Ferner liefert man eine Schlacht, um die Vereinigung der feindlichen Korps zu verhindern. Dieser Grund ist stichhaltig. Ein geschickter Feind wird aber leicht Mittel finden, Euch durch einen Gewaltmarsch zu entkommen oder sich eine gute Stellung auszusuchen. Zuweilen hat man nicht die Absicht, eine Schlacht zu liefern, wird aber<77> durch die Fehler des Feindes dazu eingeladen, die man benutzen muß, um ihn dafür zu strafen.
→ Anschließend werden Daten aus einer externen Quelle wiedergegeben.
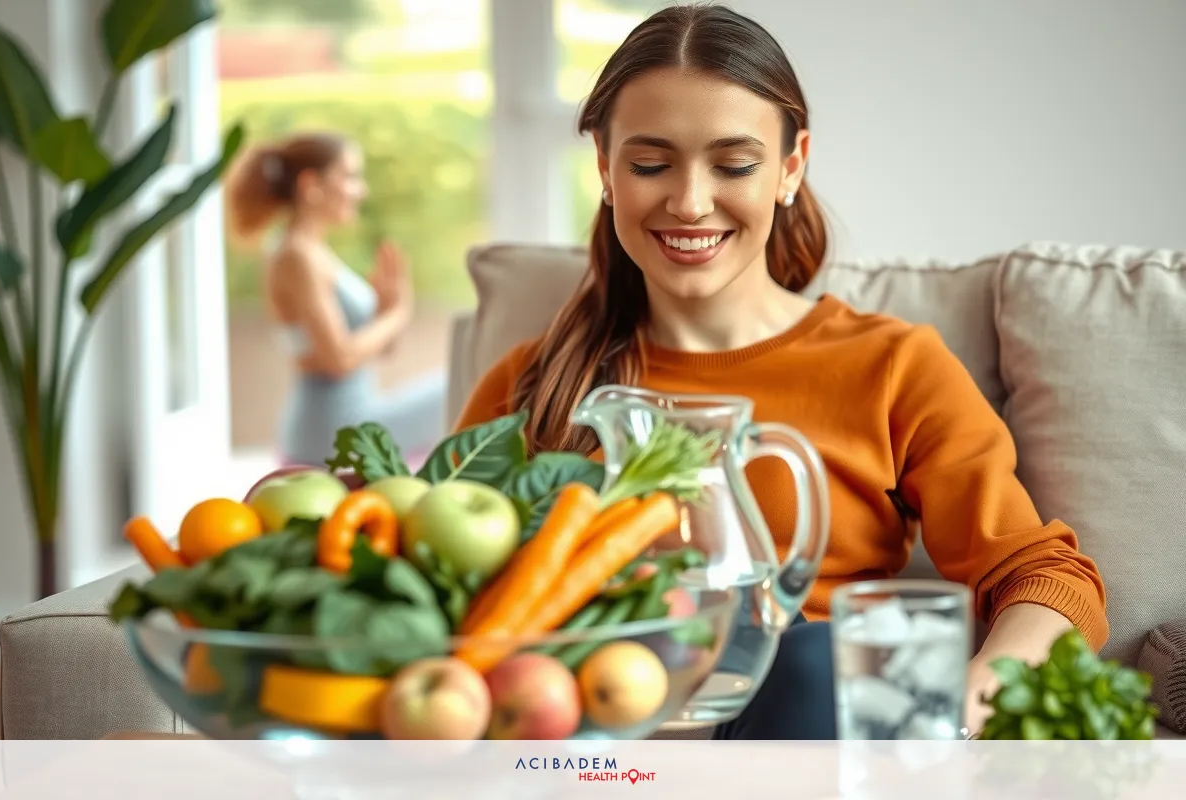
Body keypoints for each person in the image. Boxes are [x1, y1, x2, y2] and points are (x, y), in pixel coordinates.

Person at [453, 3, 1108, 740]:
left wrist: (958, 714)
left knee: (808, 658)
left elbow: (1045, 579)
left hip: (808, 731)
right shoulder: (533, 384)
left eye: (733, 165)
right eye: (649, 164)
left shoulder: (890, 365)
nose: (690, 202)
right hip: (591, 747)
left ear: (790, 168)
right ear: (605, 170)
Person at [226, 132, 443, 467]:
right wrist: (397, 314)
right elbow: (338, 359)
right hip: (333, 430)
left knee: (461, 384)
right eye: (351, 176)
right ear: (311, 184)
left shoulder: (310, 251)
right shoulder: (295, 256)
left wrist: (385, 309)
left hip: (349, 418)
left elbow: (374, 351)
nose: (361, 190)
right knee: (462, 383)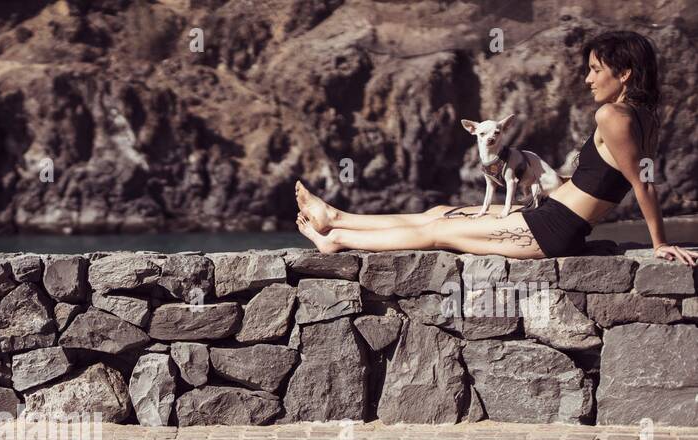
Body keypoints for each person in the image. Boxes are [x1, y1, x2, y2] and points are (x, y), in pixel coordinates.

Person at [294, 30, 695, 265]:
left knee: (439, 232)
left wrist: (659, 243)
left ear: (623, 73)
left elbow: (644, 183)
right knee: (439, 212)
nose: (588, 79)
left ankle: (339, 237)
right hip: (551, 214)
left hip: (551, 230)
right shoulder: (645, 117)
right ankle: (336, 216)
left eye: (595, 70)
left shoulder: (614, 116)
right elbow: (604, 180)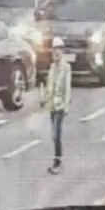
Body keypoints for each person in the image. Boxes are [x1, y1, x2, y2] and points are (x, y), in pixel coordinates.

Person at [42, 37, 72, 174]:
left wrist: (66, 104)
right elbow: (49, 85)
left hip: (60, 106)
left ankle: (58, 162)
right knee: (54, 136)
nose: (56, 52)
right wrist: (44, 99)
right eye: (54, 49)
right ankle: (57, 159)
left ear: (62, 51)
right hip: (52, 106)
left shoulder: (66, 68)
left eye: (59, 49)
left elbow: (67, 87)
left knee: (57, 134)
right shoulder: (52, 67)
Diesen Grundregeln füge ich hinzu, daß unsre Kriege kurz und lebhaft sein müssen. Wir dürfen sie durchaus nicht in die Länge ziehen. Ein langwieriger Krieg zerstört nach und nach unsre vortreffliche Disziplin, entvölkert das Land und erschöpft unsre Hilfsquellen. Die Führer der preußischen Armeen müssen also, wenn auch mit aller Vorsicht, eine Entscheidung herbeizuführen suchen. Sie dürfen nicht so denken wie der Marschall von Luxemburg, als sein Sohn beim Kriege in Flandern zu ihm sagte: „Mich deucht, Vater, wir könnten noch die und die Stadt nehmen.“ Worauf der Marschall erwiderte: „Schweig still, kleiner Narr! Willst Du, daß wir nach Hanse gehen sollen, um Kohl zu pflanzen?“ Kurz, in betreff der Schlachten muß man den Grundsatz des Hohen Rats der Hebräer befolgen: „Es ist besser, ein Mensch sterbe für das Voll, denn daß das ganze Volt verderbe.“77-1


76-1 Zusatz von 1752: „Oder endlich, um den Feind für einen von ihm begangenen Fehler zu strafen.“

76-2 Vgl. Bd. II, S. 235 ff.

77-1 Evangelium Johannis XI, 50. — Zusatz von 1752: „Dafür endlich, wie man den Feind wegen eines von ihm begangenen Fehlers straft, lese man den Bericht über die Schlacht bei Senef (1674). Dort begann Prinz Condé ein Arrieregardengefecht mit dem Prinzen von Oranien oder mit Waldeck, weil dieser die Besetzung des Eingangs der Defileen versäumt hatte, die er passieren mußte, um seine Arrieregarde an sich zu ziehen. Man lese ferner den Bericht über die vom Marschall von Luxemburg gewonnene Schlacht bei Leuze (1691) und über die Schlacht bei Rocour“ (1746).